Forse non è questione di elenchi o cataloghi, ma di funzione: di supplenza terapeutica a una disfunzione patologica, senza la quale si muore. Resta urgente correggere la deriva che nell’opinione pubblica va assumendo la propaganda eutanasica come progresso libertario. C’è l’insidia di sofismi sull’ordine giuridico, e poi il rischio oppressivo di scarto dei deboli in luogo della cura solidale. Sull’ordine giuridico, qualche parola testuale può correggere l’ignoranza: scrive la Corte che dalla Costituzione discende «il dovere dello Stato di tutelare la vita di ogni individuo, non quello, diametralmente opposto, di riconoscere all’individuo la possibilità di ottenere dallo Stato o da terzi un aiuto a morire». Ancora: non esiste un “diritto a morire”, viceversa il diritto alla vita «si colloca in posizione apicale nell’ambito dei diritti fondamentali della persona » e appartiene «all’essenza dei valori supremi sui quali si fonda la Costituzione italiana ». E c’è il monito, lo scopo, il compito «di tutelare le persone che attraversano difficoltà e sofferenze, anche per scongiurare il pericolo che coloro che decidono di porre in atto il gesto estremo e irreversibile del suicidio subiscano interferenze di ogni genere».

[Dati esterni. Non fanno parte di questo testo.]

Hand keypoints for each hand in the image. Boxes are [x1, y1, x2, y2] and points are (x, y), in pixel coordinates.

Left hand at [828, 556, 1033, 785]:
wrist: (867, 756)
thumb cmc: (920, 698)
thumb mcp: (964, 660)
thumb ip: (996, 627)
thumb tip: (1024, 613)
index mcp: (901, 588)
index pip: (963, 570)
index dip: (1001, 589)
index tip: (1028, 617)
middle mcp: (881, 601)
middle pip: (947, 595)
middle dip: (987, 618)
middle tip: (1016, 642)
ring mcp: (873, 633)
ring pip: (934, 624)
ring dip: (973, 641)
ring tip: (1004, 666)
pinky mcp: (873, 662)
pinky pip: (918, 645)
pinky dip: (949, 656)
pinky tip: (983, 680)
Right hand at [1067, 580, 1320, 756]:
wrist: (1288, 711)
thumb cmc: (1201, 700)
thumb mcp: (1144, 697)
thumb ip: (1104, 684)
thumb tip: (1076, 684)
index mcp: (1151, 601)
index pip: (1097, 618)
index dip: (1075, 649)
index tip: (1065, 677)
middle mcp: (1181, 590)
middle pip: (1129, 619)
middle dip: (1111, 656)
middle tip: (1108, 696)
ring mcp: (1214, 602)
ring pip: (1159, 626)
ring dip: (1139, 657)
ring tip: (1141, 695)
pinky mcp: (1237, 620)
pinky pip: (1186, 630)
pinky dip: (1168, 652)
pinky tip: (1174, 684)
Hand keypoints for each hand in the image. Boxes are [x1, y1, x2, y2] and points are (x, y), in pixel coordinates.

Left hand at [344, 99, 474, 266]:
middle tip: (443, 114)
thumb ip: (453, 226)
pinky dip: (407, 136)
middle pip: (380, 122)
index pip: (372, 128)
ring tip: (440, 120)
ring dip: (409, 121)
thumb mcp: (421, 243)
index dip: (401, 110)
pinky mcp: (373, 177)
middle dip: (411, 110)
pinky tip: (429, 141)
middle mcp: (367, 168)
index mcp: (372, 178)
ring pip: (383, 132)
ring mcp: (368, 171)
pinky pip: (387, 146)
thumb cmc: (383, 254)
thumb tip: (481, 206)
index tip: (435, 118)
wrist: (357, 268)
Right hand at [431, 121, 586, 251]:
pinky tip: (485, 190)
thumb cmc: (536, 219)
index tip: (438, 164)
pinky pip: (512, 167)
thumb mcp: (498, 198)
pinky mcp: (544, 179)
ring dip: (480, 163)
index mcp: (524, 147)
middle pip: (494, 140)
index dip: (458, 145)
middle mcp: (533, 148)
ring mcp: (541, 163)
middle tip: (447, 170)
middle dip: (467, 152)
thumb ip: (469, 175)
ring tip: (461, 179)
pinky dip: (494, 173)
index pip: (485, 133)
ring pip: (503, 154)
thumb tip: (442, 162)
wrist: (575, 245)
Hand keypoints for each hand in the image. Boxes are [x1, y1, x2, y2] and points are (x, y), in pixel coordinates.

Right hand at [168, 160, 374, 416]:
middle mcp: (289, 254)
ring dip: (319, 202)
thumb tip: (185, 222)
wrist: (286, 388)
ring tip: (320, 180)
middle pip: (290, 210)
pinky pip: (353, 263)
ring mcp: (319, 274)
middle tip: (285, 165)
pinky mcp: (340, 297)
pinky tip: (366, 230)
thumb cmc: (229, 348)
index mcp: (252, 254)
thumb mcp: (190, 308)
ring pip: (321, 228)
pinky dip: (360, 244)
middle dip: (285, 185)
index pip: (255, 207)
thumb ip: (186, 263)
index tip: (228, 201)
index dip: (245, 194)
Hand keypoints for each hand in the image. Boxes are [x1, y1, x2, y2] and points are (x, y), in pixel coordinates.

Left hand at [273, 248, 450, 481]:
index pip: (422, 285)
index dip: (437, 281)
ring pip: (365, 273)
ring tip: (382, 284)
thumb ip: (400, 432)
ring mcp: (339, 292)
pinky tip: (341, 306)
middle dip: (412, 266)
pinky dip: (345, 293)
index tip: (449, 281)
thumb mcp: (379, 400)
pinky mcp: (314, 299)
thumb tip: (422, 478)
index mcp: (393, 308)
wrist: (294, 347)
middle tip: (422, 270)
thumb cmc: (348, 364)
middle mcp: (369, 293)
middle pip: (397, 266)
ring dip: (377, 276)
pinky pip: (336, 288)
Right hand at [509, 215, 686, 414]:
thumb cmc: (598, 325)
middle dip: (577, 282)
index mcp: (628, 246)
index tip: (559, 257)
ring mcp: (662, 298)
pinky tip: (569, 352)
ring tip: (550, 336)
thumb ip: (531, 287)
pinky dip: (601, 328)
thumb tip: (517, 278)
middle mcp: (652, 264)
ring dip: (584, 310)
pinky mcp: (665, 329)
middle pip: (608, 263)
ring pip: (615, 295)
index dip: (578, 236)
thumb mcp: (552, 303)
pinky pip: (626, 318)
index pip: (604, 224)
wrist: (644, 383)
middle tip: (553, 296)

Ma poi alle evidenze giuridiche si aggiungono le “ragioni del cuore” a dar primato al rispetto d’una dignità umana indefettibile, al conforto, alla cura. Alla cura, sì, che resta come dice la Corte «il dovere della Repubblica - in forza degli artt. 2, 3, secondo comma, e 32 Cost., oltre che dell’art. 2 CEDU - di assicurare a questi pazienti tutte le terapie appropriate, incluse quelle necessarie a eliminare o, almeno, a ridurre a proporzioni tollerabili le sofferenze». Un segnale di speranza, finalmente, di attenzione ai sofferenti che chiedono aiuto per la vita. Di esso è giunta conferma proprio ieri, dove all’udienza della Corte costituzionale sono state ammesse alcune persone fisiche malate, non coinvolte nei processi di suicidio, ma protagoniste di storie di infermità vissuta e di bisogno di cura e di desiderio di vita. Testimoni d’un cuore che non cede, non si stanca di amare la vita. Siamo con loro.